Oliv
Oliv

Reputation: 18081

Class template partial specialization equivalence

When do two different class template partial specialization declarations match?

In the code below there are two partial specialization declarations:

constrain is an alias template that equals to T but is constrained using an enable_if trick with the second parameter as a concept.

GCC considers that these two partial specialization are different but Clang and MSVC consider that they are equivalent and thus reject the code:

#include <type_traits>
#include <utility>
using namespace std;

template<class T,class=void>
struct has_accept
  :false_type{};
template<class T>
struct has_accept<T,void_t<decltype(declval<const T&>().accept())>>
  :true_type{};

template<class T,class=void>
struct has_visit
  :false_type{};
template<class T>
struct has_visit<T,void_t<decltype(declval<const T&>().visit())>>
  :true_type{};

//pre c++17 clang/MSVC fix: default argument of template 
//   used as template template argument not implemented yet
template<class T> using has_accept_ = has_accept<T>;
template<class T> using has_visit_ = has_visit<T>;

template<class T,template<class> class TT,class=enable_if_t<TT<T>::value>>
using constrain = T;

template<class T,class=void>
struct S
  :false_type{};
template<class T>
struct S<constrain<T,has_accept_>,void>  // (1)
  :true_type{};
template<class T>
struct S<constrain<T,has_visit_>,void>  // (2)
 :true_type{};  // ==> MSVC and Clang: error (2) redefines (1)

I cannot find anything in the standard that would specify partial specialization equivalence. [temp.type] does not seem to apply here.

What does the standard say about partial specialization declaration equivalence?

Upvotes: 11

Views: 229

Answers (1)

Barry
Barry

Reputation: 303397

This is CWG 1980, "Equivalent but not functionally-equivalent redeclarations":

In an example like

template<typename T, typename U> using X = T;
template<typename T> X<void, typename T::type> f();
template<typename T> X<void, typename T::other> f();

it appears that the second declaration of f is a redeclaration of the first but distinguishable by SFINAE, i.e., equivalent but not functionally equivalent.

Notes from the November, 2014 meeting:

CWG felt that these two declarations should not be equivalent.
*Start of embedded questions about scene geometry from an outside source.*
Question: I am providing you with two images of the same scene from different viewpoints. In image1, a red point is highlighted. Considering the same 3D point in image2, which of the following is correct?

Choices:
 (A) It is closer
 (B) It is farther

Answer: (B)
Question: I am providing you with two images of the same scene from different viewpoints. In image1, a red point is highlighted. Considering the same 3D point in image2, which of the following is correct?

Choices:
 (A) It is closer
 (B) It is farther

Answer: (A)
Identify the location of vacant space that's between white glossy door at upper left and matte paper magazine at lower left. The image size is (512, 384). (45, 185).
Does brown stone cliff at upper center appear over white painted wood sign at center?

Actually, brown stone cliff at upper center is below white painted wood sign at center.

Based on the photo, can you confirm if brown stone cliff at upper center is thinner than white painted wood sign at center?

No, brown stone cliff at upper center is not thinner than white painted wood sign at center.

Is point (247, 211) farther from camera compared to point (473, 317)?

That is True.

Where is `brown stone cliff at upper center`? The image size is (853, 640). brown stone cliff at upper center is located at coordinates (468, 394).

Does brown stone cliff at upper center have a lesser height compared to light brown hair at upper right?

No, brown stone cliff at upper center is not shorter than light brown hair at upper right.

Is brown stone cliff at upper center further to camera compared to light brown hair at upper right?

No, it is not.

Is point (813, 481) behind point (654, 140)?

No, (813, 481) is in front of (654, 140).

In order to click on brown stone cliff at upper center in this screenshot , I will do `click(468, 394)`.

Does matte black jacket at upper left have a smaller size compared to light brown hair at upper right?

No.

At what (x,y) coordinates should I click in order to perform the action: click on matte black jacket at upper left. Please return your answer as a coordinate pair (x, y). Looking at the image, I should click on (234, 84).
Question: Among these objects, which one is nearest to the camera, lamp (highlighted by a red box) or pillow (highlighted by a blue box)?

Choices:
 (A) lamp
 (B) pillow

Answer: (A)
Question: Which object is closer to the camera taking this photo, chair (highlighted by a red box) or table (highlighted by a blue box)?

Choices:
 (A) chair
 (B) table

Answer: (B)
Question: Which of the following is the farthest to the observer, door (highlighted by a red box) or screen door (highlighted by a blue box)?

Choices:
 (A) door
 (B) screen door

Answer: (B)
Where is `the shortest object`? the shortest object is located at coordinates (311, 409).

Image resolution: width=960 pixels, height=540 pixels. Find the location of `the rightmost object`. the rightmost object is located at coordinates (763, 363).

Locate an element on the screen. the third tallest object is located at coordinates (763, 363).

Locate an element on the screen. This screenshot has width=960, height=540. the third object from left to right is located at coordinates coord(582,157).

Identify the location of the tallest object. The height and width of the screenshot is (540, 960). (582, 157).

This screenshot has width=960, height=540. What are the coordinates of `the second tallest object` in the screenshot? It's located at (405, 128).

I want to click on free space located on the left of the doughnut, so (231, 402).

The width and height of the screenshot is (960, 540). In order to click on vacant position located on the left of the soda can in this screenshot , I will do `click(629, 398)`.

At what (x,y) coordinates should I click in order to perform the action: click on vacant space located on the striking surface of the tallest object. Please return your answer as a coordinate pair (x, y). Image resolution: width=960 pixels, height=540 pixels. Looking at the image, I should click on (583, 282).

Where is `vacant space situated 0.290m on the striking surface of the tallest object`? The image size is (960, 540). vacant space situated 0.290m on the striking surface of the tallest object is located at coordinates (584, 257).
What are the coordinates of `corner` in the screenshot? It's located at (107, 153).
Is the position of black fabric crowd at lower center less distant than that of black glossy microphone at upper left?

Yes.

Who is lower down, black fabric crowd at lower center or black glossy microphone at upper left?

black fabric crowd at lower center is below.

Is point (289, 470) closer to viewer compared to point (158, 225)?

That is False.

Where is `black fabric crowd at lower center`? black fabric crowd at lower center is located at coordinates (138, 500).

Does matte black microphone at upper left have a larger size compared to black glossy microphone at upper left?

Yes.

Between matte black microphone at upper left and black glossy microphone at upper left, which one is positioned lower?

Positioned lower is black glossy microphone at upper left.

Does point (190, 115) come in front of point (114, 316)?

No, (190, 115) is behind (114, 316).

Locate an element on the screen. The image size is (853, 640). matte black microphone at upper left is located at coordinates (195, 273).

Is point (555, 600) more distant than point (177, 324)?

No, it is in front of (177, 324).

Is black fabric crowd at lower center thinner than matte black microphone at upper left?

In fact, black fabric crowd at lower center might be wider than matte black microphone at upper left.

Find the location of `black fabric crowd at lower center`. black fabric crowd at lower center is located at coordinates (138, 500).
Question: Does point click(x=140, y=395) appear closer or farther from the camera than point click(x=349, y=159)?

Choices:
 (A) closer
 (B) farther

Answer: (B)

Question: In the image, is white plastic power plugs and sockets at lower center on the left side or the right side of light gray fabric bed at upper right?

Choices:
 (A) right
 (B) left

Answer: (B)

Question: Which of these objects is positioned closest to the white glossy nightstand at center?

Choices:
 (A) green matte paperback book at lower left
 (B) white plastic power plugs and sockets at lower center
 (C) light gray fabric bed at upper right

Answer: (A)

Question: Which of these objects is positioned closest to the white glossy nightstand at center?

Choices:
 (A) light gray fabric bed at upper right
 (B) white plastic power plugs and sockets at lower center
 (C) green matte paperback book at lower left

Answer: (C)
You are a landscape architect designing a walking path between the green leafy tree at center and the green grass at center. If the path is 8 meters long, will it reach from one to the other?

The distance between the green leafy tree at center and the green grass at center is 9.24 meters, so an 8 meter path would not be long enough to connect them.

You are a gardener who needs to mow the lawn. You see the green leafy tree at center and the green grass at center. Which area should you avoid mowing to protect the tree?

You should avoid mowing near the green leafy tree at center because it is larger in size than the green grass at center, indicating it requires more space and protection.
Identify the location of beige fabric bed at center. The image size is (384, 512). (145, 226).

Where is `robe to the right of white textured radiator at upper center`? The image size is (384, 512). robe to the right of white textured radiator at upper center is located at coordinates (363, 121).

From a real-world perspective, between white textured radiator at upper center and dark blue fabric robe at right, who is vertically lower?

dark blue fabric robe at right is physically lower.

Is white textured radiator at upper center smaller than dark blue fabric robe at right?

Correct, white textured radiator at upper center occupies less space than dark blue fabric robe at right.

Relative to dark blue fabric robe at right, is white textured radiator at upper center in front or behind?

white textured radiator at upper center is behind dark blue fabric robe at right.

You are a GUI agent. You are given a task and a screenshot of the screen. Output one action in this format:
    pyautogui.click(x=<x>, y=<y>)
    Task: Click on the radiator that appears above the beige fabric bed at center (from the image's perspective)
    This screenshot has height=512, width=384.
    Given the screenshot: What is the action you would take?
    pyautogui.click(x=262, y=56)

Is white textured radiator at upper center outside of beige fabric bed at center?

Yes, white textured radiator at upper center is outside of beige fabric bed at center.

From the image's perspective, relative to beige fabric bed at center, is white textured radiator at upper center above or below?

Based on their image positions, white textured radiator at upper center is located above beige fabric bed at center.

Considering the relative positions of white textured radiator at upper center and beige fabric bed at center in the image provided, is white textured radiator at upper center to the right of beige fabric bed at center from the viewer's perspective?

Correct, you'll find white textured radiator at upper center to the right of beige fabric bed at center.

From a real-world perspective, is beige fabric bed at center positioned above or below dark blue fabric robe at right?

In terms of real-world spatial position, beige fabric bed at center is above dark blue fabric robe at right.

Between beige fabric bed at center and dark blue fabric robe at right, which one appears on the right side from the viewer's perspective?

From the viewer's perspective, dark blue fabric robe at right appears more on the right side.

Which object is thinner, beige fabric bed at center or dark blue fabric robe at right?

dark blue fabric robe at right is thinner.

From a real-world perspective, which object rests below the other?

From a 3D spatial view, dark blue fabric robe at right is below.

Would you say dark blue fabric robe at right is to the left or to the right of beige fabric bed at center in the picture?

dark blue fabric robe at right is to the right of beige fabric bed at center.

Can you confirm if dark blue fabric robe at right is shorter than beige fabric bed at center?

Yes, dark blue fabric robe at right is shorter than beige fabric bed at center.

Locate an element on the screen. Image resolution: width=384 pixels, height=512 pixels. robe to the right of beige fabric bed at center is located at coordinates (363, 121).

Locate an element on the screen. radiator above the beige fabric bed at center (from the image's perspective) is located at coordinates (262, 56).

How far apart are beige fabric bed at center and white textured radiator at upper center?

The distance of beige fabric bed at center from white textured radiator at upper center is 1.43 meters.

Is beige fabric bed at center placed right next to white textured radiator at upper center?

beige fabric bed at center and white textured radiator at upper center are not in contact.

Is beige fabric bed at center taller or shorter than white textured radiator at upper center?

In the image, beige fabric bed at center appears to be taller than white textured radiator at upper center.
This is still an active issue. gcc's behavior is more in line with the desire that these be different. [temp.alias]/2 and [temp.alias]/3 are the relevant transparency rules:

When a template-id refers to the specialization of an alias template, it is equivalent to the associated type obtained by substitution of its template-arguments for the template-parameters in the type-id of the alias template.

However, if the template-id is dependent, subsequent template argument substitution still applies to the template-id.

which are in conflict here. In the simplified example from the issue, X<T, U> is equivalent to T - which means both declarations just have return type of void - but substitution still applies, which doesn't exactly mean they're equivalent.